This week in your Massachusetts garden & landscape
Week of May 8, 2017
- See your landscape in a new light! Landscape lighting is the icing on your property’s cake! You work all day to pay for your landscape investment. Adding landscape lighting allows you the “bonus time” for you to enjoy the highlights of your stone work and the beauty of your trees branching structure.
- Wave brand petunias and other spreading petunias are as hungry as a teenage boy. Some can grow up to an inch a day, but won’t be able to if you don’t fertilize.

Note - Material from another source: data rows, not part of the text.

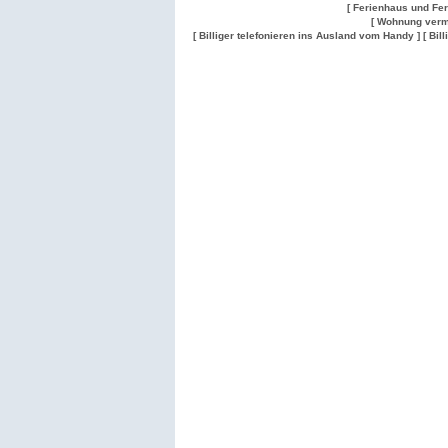
[ Ferienhaus und Fe
[ Wohnung verm
[ Billiger telefonieren ins Ausland vom Handy ]
[ Bil
Wohnung
Wohnung
Gesuch
Wohnungen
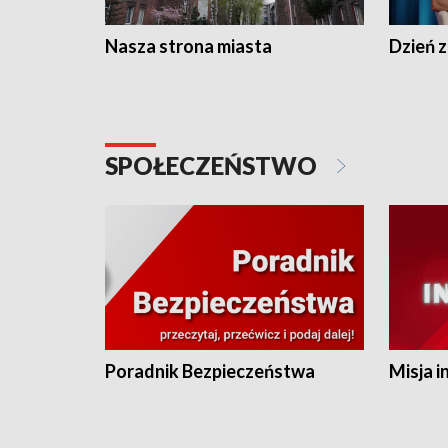
Nasza strona miasta
Dzień z
SPOŁECZEŃSTWO
Poradnik Bezpieczeństwa
Misja i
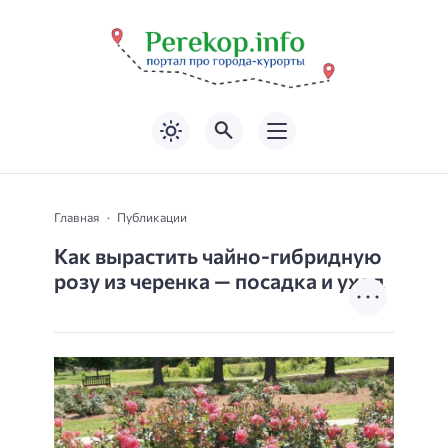
Главная
Публикации
Как вырастить чайно-гибридную
розу из черенка — посадка и уход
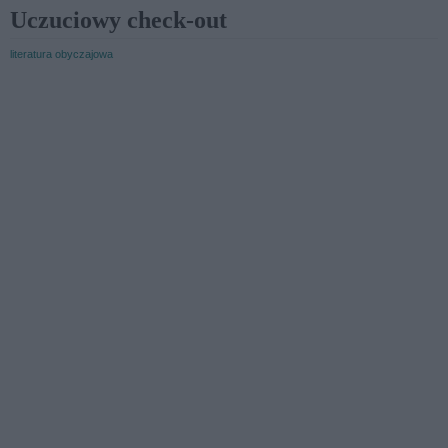
Uczuciowy check-out
literatura obyczajowa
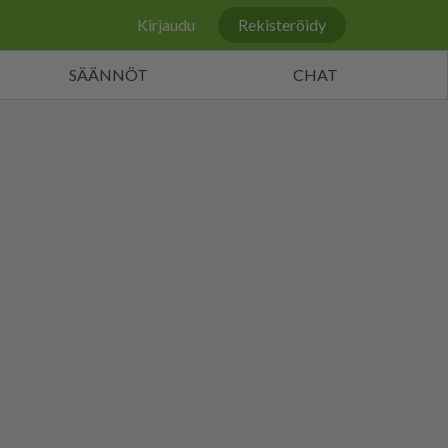
Kirjaudu
Rekisteröidy
SÄÄNNÖT
CHAT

- Thinking of bringing mom a hanging basket this weekend? It’s helpful to know if it will be hanging in the sun or shade before you make your purchase. Most hanging baskets that are grown prefer sun. Some notable exceptions are Fucshia, New Guinea Impatiens, Bacopa, and Begonias. Even these options prefer a little morning sun to collect enough energy to make flowers. If you have complete, dark shade, consider Boston Ferns.
- Prepare to stake perennials that tend to be floppy at maturity. Try the commercially available metal frames for dense, bushy perennials such as peonies, asters, and Shasta daisies, or create a frame work using bamboo stakes and twine. Use single bamboo stakes for plants with only a few stems that tend to get top heavy when in bloom. Plants in this category would include delphiniums, Oriental lilies, and tall dahlias.
- Begin hardening tomato and other seedlings of warm season crops. The best way to harden these seedlings is by placing them in a cold frame. However, if no cold frame is available, water the seedlings well and then move them outdoors after morning temperatures have warmed to above 55 degrees F. Leave the seedlings out for an hour for the first 2 or 3 days and then gradually increase the amount of time seedlings spend in the sun. They’ll be ready for the garden by the end of the month.
- If you spot this plant while weeding, try and leave it be. It’s milkweed, the only plant that monarch butterfly caterpillars eat. Females only lay eggs on plants in this genus, Asclepias. So leave one in your yard if you find it. You are lucky! Some people actually buy them, and you got yours for free!